Toward tax equality

New IRS decision will impact same-sex partners’ tax bills

Sacramento CPA and tax practitioner Guy Crouch says a new administrative decision may have tax repercussions on registered domestic partners.

Sacramento CPA and tax practitioner Guy Crouch says a new administrative decision may have tax repercussions on registered domestic partners.

Photo By David jayne

It took the Internal Revenue Service to bring down Al Capone after other law enforcement had been unable to do so. Will it be the IRS that finally brings down DOMA, the Defense of Marriage Act?

Local CPA and tax practitioner Guy Crouch told SN&R that’s not a far-fetched possibility. A recent administrative decision by the IRS Office of Chief Counsel will have a profound effect on thousands of California couples by removing yet another layer of discriminatory treatment for same-sex partners, and it will, Crouch said, “change the landscape” for California’s registered domestic partners and same-sex married couples.

“Don’t think the Al Capone reference is too flip,” said Crouch, the owner of Strategic Accounting Solutions in Sacramento. “Sometimes big changes come from the strangest places.”

In three recent documents—two memorandums and a letter, dated May 5, May 6 and May 28 respectively—the IRS noted that California domestic partners have been granted full community-property treatment under state tax law since 2007 (the result of Senate Bill 1827, passed in 2006).
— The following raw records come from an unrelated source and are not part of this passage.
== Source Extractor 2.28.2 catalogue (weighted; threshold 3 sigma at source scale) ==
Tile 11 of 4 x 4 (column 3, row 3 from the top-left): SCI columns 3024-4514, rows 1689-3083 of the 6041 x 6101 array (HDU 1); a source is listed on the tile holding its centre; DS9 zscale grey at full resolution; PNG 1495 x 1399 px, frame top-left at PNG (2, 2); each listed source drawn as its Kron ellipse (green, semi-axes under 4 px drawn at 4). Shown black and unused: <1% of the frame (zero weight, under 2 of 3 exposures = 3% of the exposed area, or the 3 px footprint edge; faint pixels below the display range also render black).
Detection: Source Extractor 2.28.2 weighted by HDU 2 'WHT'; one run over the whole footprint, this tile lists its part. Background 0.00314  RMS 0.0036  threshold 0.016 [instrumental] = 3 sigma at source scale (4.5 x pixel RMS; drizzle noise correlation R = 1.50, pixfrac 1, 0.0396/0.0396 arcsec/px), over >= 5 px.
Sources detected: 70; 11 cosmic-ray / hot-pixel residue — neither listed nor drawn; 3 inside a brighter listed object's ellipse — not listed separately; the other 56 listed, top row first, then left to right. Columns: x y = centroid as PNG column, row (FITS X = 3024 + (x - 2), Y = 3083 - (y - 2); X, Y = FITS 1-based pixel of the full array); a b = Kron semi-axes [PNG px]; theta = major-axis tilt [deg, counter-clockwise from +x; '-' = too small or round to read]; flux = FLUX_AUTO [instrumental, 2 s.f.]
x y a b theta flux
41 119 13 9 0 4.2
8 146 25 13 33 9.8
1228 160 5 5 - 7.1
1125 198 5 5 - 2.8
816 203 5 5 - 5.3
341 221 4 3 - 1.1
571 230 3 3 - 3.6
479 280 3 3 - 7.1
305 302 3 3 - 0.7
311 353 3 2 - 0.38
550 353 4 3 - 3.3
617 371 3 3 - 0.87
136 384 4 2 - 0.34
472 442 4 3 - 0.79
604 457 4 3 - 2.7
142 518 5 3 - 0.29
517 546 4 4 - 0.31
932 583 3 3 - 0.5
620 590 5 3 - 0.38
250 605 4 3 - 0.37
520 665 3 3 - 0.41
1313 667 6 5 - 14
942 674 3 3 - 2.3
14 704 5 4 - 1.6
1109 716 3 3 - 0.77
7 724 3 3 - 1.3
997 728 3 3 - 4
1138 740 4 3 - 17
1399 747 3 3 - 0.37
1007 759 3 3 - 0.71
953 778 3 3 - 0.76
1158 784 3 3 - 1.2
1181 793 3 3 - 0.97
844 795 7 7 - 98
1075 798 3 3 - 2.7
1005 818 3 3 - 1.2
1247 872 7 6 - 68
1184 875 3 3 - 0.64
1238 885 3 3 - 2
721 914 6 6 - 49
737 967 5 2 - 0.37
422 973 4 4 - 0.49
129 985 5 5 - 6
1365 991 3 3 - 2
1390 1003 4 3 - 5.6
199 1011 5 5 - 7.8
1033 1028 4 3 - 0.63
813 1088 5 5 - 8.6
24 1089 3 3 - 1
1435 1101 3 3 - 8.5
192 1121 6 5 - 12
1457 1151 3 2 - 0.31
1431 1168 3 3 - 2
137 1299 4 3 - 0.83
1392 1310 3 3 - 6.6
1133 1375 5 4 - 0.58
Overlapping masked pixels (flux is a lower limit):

Given that “federal tax law generally respects state property law characterizations and definitions,” the IRS views the individual incomes of both members of a registered domestic partnership to be community property.

That means that, even though domestic partners and same-sex married couples must still file separate federal tax returns, they will need to combine their total income and split it in half, with each partner taking responsibility for one half the federal tax obligation. The need for separate taxes at the federal level is required by DOMA.

The change will have some repercussions for the tax bill.

If both couples make approximately the same amount of money, their total tax bill should remain fairly constant. But if one partner makes more—or all—of the couple’s income, this change can significantly lower the tax owed. “Especially if there’s a large disparity of income, that’s where you’re going to see the most difference,” said Crouch. Decisions about amending prior returns will need to be made on a case-by-case basis.

Not all California registered domestic partners were married during the five-month window when same-sex marriage was legal in the state, and not all legally married same-sex couples are also RDPs. “The same-sex married couples are not addressed at all” in the documents, Crouch said. However, he pointed out that those couples have valid marriages in California and are under California’s community property law. “I would presume that I would treat them the same way,” he said, “but the IRS did not address that.”

What the IRS decision really amounts to is a step toward tax equality that asks more questions than it answers. SN&R contacted the IRS media representative for Sacramento County and was told that there would be no comment, as the agency would let the documents speak for themselves.

But what about taxing health insurance? Currently, when one partner in a domestic partnership or same-sex marriage obtains health insurance for the other at work, it is not taxable at the state level, but taxable at the federal level. “The partner who is getting the insurance has lower wages listed on his or her W-2 by the amount paid for health insurance for the state than wages listed for the federal government,” Crouch said. The question is, does the health-insurance benefit count as community property?

“The answer is: Stay tuned,” he said. California tax professionals will need to consult with each other and legal experts over the rest of this year in order to answer questions like this.

Crouch thinks that this decision will add at least one more layer of paperwork to the tax-filing process for same-sex couples. Currently, same-sex couples must file separate federal tax returns, complete a “fake” federal tax return as if they were married filing jointly, and then use that “fake” federal return to complete a state return as either RDPs or married filing jointly.

Yes, every step toward equality seems to add an additional level of paperwork for gay people.

“It’s not fair,” said Crouch, noting that a traditional married couple has nowhere near the hassle in filing taxes as same-sex couples do. “If they were really going to achieve full tax equality, they ought to let RDP couples and same-sex married couples file a joint federal return.”

But, hey, if the IRS could bring down Capone, maybe it can take down tax and marriage inequality, too.